Question posée: D'après le passage extrait, de quoi Monsieur B ne se départissait-il pas en attendant que s'impose à lui sa décision ?

C’est un matin. J’arrive dans le service d’un pas léger, car je suis, pour une fois et par la grâce du trafic routier, en avance. Cela pourrait être une journée qui commence bien. J’avance dans le couloir en saluant les uns et les autres par les portes entrebaillées, jusqu’à ce que je croise notre cadre de santé qui m’arrête.
« Es-tu le médecin référent de Monsieur B ? » J’acquiesce. Est-ce un pressentiment ou son regard qui s’attriste ? Est-ce ce que je lis de compassion sur son visage ? Ou simplement l’inquiétude que j’ai toujours eu pour ce jeune homme fragile ? Je sais que les nouvelles ne sont pas bonnes. Les mots coulent comme l’eau froide le long de mon dos : « Cette nuit…retrouvé par les surveillants…SAMU… réanimation… décédé à l’hôpital »
Nous nous mettons d’accord sur la façon d’en informer l’équipe, je dis ce qu’il faut dire mais j’ai envie d’être seule. Dans l’office où je comptais prendre un café avant ma réunion de 8h30, une question me torture: qu’est-ce que j’ai manqué ? Y a-t-il des signes que je n’ai pas vu ? Je déroule le fil de nos derniers entretiens en quête d’indices. Aurais-je pu savoir que c’était pour cette nuit ? Ai- je bien évalué les facteurs de risque, l’urgence, la dangerosité, comme on me l’a appris à la fac ?
Je savais que Monsieur B luttait contre des moments d’angoisse terribles depuis le début de son incarcération. Ces dernières semaines, il avait dialectisé cela et me parlait d’un choix à faire : allait-il se remobiliser et vivre pour défendre sa vérité, ou abandonner le combat et se supprimer ? Sa vérité, pour étrange qu’elle puisse paraître, était à la fois ce qui lui permettait de supporter l’insupportable des faits et ce qui, parce qu’elle n’était pas reconnue, le torturait. Il y avait un danger bien sûr dans cette nouvelle position, mais aussi un espoir de mouvement qui pouvait, je l’espérais, l’arracher enfin aux limbes. En attendant que s’impose à lui l’impossible décision, il ne se départissait ni de son vieux pull en laine ni de son sourire poli. Avec sa présence flottante, il semblait n’être jamais tout à fait là.

Entrées fournies:
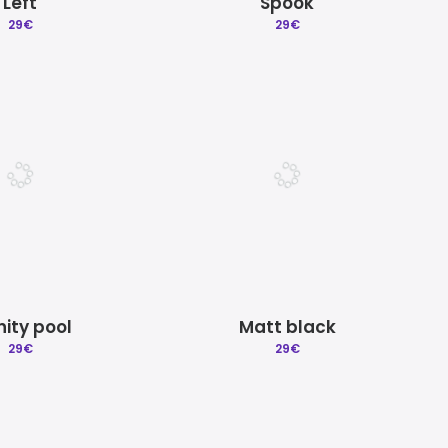
Left
Spook
29
€
29
€
inity pool
Matt black
29
€
29
€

Réponse attendue: Il ne quittait ni son vieux pull en laine ni son sourire poli.